• Your instructions: Below are the records to retype. Keep every character exactly and leave out the pictures.

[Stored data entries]
___

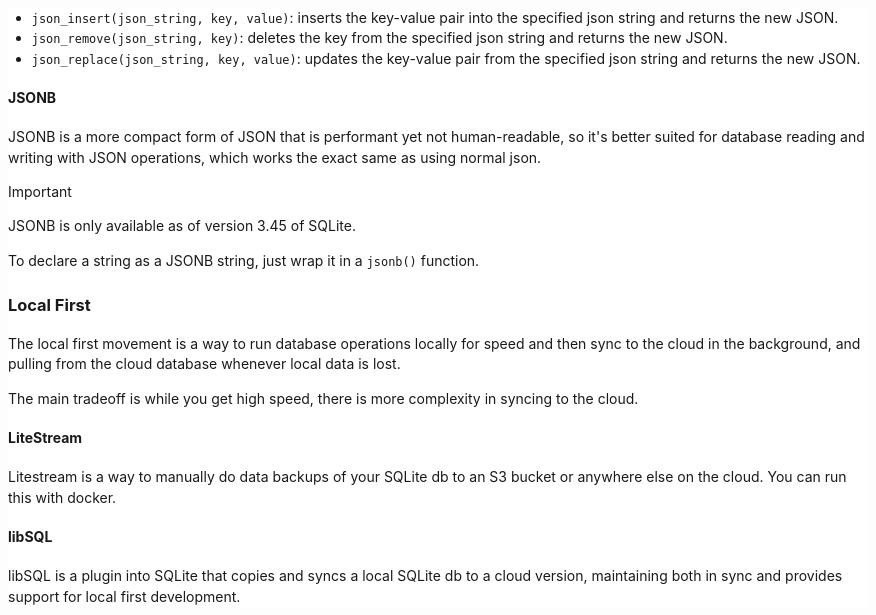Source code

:- `json_insert(json_string, key, value)`: inserts the key-value pair into the specified json string and returns the new JSON.
- `json_remove(json_string, key)`: deletes the key from the specified json string and returns the new JSON.
- `json_replace(json_string, key, value)`: updates the key-value pair from the specified json string and returns the new JSON.

#### JSONB

JSONB is a more compact form of JSON that is performant yet not human-readable, so it's better suited for database reading and writing with JSON operations, which works the exact same as using normal json.


> [!IMPORTANT] 
> JSONB is only available as of version 3.45 of SQLite.

To declare a string as a JSONB string, just wrap it in a `jsonb()` function.


### Local First

The local first movement is a way to run database operations locally for speed and then sync to the cloud in the background, and pulling from the cloud database whenever local data is lost. 

The main tradeoff is while you get high speed, there is more complexity in syncing to the cloud.

#### LiteStream

Litestream is a way to manually do data backups of your SQLite db to an S3 bucket or anywhere else on the cloud. You can run this with docker.

#### libSQL

libSQL is a plugin into SQLite that copies and syncs a local SQLite db to a cloud version, maintaining both in sync and provides support for local first development.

___

• Response for this exercise:
Source code

:- `json_insert(json_string, key, value)`: inserts the key-value pair into the specified json string and returns the new JSON.
- `json_remove(json_string, key)`: deletes the key from the specified json string and returns the new JSON.
- `json_replace(json_string, key, value)`: updates the key-value pair from the specified json string and returns the new JSON.

#### JSONB

JSONB is a more compact form of JSON that is performant yet not human-readable, so it's better suited for database reading and writing with JSON operations, which works the exact same as using normal json.


> [!IMPORTANT] 
> JSONB is only available as of version 3.45 of SQLite.

To declare a string as a JSONB string, just wrap it in a `jsonb()` function.


### Local First

The local first movement is a way to run database operations locally for speed and then sync to the cloud in the background, and pulling from the cloud database whenever local data is lost. 

The main tradeoff is while you get high speed, there is more complexity in syncing to the cloud.

#### LiteStream

Litestream is a way to manually do data backups of your SQLite db to an S3 bucket or anywhere else on the cloud. You can run this with docker.

#### libSQL

libSQL is a plugin into SQLite that copies and syncs a local SQLite db to a cloud version, maintaining both in sync and provides support for local first development.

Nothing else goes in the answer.